* **DATA SHOWN**
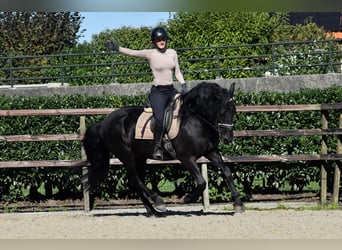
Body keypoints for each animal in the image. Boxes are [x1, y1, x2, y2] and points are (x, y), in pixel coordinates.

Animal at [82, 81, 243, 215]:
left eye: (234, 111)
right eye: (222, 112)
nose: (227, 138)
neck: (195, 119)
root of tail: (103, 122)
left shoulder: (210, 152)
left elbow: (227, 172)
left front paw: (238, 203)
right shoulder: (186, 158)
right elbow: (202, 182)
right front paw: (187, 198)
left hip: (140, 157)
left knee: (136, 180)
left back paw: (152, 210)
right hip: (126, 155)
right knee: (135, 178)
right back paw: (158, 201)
* * *
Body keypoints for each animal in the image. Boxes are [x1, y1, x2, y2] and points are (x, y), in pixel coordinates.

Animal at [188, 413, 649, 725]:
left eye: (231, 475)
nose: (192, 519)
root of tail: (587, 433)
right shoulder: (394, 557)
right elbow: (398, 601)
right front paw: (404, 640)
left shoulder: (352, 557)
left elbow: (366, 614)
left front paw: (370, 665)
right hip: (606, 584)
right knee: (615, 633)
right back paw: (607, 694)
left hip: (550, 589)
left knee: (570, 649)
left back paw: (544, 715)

* **WORK REQUIRED**
Return the lines of the listing where the string "elbow" appears.

* **RESPONSE**
left elbow: (227, 172)
right elbow: (202, 182)
right elbow: (398, 601)
left elbow: (366, 614)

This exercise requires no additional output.